Baldwin was not a minor when she had sex with a fourteen-year-old boy. But she was barely out of adolescence herself. For more than a decade since she completed her jail term, she has had to receive treatment designed for sex offenders and undergo regular polygraph tests, all of which have racked up thousands of dollars in fees over the years. She lost a job as a newspaper reporter after a reader saw her name on the registry and complained. She can’t travel freely or enter a public park to watch her children play.
There is a growing movement advocating for an easing of sex offender regulations, as described in a lengthy treatment of the subject by The New Yorker’s Sarah Stillman, but given the morally ambiguous nature of the subject, it’s an uphill road.
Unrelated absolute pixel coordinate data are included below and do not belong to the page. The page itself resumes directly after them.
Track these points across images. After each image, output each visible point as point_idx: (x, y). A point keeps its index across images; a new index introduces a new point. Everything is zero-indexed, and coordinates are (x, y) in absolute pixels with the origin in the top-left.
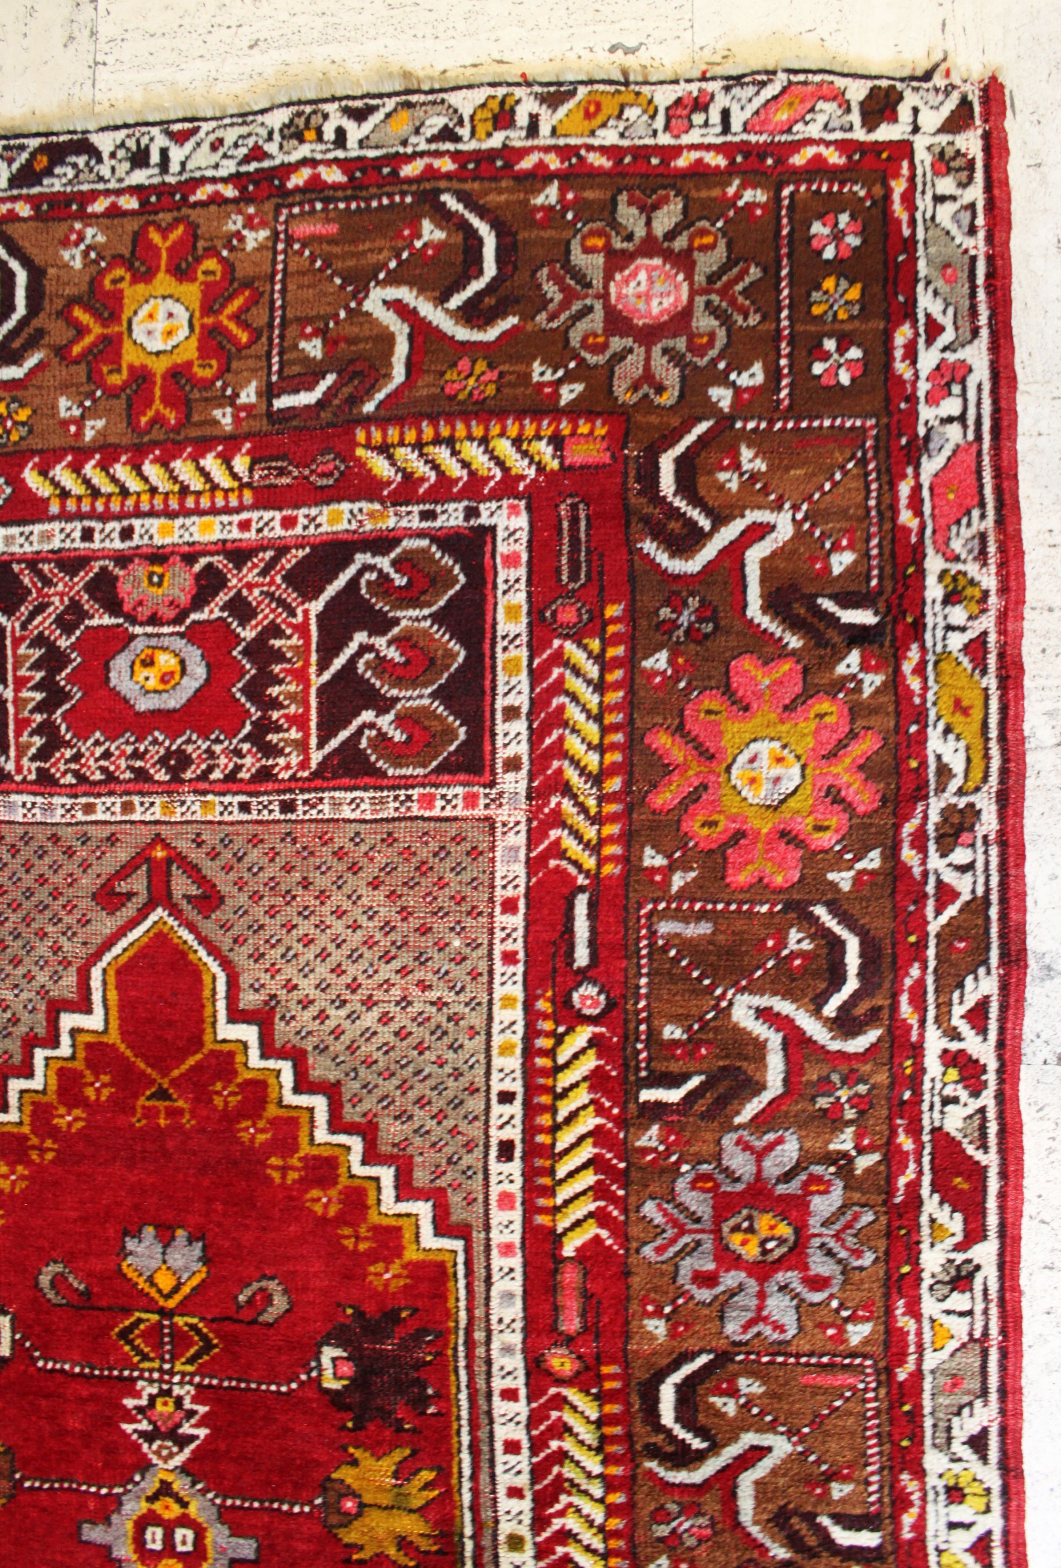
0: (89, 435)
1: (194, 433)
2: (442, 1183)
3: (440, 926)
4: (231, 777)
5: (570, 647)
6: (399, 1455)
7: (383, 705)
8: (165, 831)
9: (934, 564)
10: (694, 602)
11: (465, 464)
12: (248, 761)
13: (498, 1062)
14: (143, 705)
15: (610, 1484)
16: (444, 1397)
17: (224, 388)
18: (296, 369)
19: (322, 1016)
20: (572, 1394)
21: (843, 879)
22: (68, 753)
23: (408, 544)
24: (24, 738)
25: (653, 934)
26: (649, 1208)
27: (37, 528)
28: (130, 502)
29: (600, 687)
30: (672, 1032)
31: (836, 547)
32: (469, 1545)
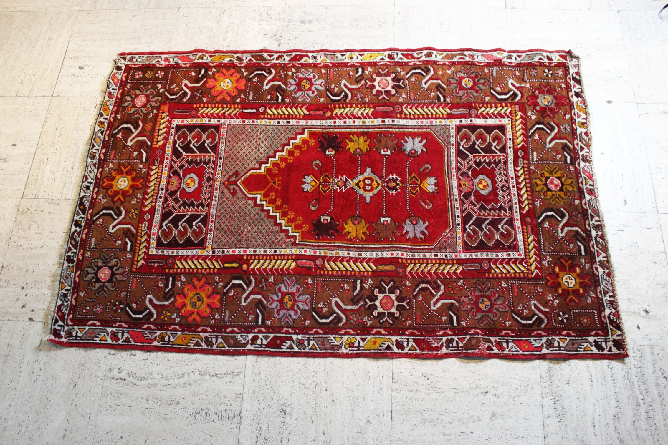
0: (141, 197)
1: (146, 176)
2: (294, 133)
3: (246, 133)
4: (213, 169)
5: (200, 112)
6: (347, 141)
7: (205, 142)
8: (222, 182)
9: (196, 61)
10: (196, 93)
11: (164, 128)
12: (211, 165)
13: (272, 124)
14: (197, 186)
15: (351, 107)
16: (336, 133)
17: (138, 170)
18: (139, 157)
19: (261, 153)
20: (334, 113)
21: (245, 74)
22: (204, 201)
23: (176, 138)
24: (199, 210)
25: (252, 100)
26: (300, 100)
27: (157, 207)
28: (156, 188)
29: (208, 108)
30: (269, 97)
31: (191, 75)
32: (365, 130)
What “Untouchable” expertly shows is the power of an individual story, in this case Lauren Book’s, even in the face of contradictory statistics. Sex-offender laws are designed to prevent recidivism. Yet data show that the level of recidivism for sexual offenders is in the single digits, with just 3.5% of them being re-convicted for another sex crime within three years of their release. Nevertheless, these laws pass with wide support from both sides of the aisle. Stories like that of the Book family, along with their personal appeal (Lauren Book is a charismatic young woman who runs a foundation to help victims of abuse) render the statistics irrelevant.
“We as a nation don’t seem to have a great appetite for social science,” says Feige. “We do have a great appetite for compelling stories.”
“Untouchable” juxtaposes two compelling stories of sex offender laws: the black-and-white, retribution-driven vision of Ron Book, and the daily realities of those on sex offender registries, painted in multiple shades of gray.